Repeat verbatim the lines in the items below, starting with the line that contains "Sīkdatņu un konfidencialitātes politika" and stopping after the line that contains "зывает, какие уроки". Include both of those lines.

Text extracted at the page level:
*-*-*
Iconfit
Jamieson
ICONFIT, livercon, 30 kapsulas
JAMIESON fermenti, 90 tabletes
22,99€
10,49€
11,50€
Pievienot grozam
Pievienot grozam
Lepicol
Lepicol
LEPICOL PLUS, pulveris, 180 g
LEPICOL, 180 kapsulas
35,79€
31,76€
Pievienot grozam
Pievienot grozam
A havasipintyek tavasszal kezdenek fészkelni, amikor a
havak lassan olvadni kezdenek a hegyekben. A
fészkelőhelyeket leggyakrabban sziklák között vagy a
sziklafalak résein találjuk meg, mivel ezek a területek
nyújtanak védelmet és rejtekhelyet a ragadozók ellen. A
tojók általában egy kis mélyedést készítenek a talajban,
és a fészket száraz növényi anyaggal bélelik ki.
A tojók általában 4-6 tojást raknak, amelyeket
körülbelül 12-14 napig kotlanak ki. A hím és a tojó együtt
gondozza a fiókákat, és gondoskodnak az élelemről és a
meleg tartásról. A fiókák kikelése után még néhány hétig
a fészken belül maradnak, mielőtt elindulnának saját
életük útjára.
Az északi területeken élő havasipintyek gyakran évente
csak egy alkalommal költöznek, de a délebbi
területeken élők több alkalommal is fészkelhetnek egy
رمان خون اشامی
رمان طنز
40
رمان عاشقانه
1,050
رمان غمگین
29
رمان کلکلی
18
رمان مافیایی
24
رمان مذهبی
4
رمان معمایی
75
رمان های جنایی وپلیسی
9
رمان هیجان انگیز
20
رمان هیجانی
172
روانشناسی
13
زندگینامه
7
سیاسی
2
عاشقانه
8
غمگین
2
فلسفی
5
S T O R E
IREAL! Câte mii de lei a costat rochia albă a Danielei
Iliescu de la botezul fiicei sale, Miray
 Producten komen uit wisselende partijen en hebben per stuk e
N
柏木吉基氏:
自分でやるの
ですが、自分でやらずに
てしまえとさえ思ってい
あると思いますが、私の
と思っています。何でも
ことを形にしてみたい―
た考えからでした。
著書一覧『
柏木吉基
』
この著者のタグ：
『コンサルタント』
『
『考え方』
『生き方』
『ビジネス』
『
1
*-*-*
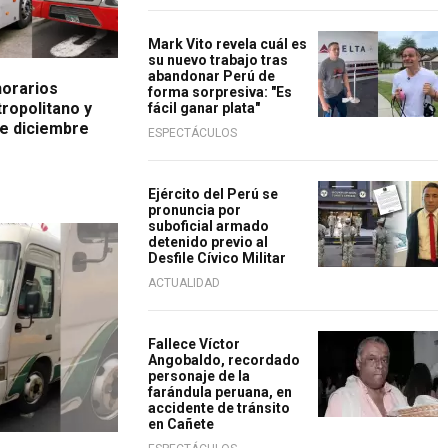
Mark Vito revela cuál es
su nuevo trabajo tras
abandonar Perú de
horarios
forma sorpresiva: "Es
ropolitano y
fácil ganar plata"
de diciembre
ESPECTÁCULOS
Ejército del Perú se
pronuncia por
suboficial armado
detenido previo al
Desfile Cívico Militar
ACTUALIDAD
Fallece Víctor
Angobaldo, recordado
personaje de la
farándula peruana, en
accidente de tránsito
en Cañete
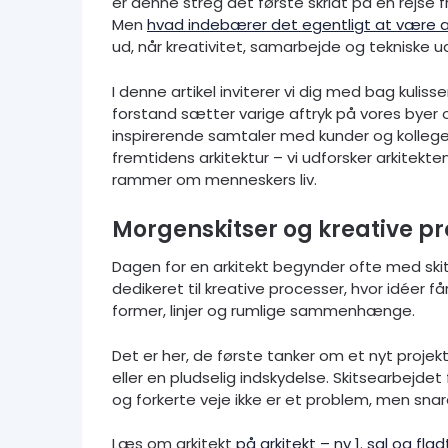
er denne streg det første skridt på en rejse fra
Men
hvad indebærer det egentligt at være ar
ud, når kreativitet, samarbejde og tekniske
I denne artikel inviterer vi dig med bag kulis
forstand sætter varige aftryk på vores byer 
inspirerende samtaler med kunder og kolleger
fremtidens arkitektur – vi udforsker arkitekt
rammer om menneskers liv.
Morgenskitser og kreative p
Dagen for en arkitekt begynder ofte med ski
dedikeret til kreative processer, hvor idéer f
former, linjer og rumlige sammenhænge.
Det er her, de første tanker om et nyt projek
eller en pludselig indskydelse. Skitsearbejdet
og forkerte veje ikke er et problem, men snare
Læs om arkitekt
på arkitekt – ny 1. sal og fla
*-*-*
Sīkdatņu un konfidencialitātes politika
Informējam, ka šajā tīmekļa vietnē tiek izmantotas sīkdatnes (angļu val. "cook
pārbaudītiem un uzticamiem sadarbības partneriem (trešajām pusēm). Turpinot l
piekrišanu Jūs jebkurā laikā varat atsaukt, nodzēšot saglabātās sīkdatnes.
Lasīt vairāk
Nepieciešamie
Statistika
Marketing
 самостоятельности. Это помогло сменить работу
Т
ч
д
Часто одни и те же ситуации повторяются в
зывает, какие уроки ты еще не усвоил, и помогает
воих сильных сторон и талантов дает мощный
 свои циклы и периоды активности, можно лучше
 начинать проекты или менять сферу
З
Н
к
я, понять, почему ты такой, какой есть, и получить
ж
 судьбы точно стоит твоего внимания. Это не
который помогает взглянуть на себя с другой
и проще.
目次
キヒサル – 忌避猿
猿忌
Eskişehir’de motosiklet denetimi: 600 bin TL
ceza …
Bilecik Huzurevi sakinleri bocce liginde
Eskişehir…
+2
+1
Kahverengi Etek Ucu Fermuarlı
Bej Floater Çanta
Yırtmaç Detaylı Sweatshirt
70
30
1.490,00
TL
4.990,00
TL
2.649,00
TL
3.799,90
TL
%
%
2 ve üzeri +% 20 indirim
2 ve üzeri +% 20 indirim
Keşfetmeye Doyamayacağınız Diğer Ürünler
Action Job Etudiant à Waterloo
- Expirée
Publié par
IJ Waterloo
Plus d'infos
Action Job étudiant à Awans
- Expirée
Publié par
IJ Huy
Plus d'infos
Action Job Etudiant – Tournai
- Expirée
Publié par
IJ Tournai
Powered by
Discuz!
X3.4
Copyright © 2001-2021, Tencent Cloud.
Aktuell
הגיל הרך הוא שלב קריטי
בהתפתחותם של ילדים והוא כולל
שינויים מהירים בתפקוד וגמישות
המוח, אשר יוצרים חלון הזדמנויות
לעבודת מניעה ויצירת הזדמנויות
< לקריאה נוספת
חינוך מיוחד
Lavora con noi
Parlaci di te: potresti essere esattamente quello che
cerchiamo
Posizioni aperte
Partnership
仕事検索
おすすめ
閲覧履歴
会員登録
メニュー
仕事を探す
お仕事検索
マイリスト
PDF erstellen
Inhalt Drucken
*-*-*
### RESPONSE FOR THIS EXERCISE
Sīkdatņu un konfidencialitātes politika
Informējam, ka šajā tīmekļa vietnē tiek izmantotas sīkdatnes (angļu val. "cook
pārbaudītiem un uzticamiem sadarbības partneriem (trešajām pusēm). Turpinot l
piekrišanu Jūs jebkurā laikā varat atsaukt, nodzēšot saglabātās sīkdatnes.
Lasīt vairāk
Nepieciešamie
Statistika
Marketing
 самостоятельности. Это помогло сменить работу
Т
ч
д
Часто одни и те же ситуации повторяются в
зывает, какие уроки ты еще не усвоил, и помогает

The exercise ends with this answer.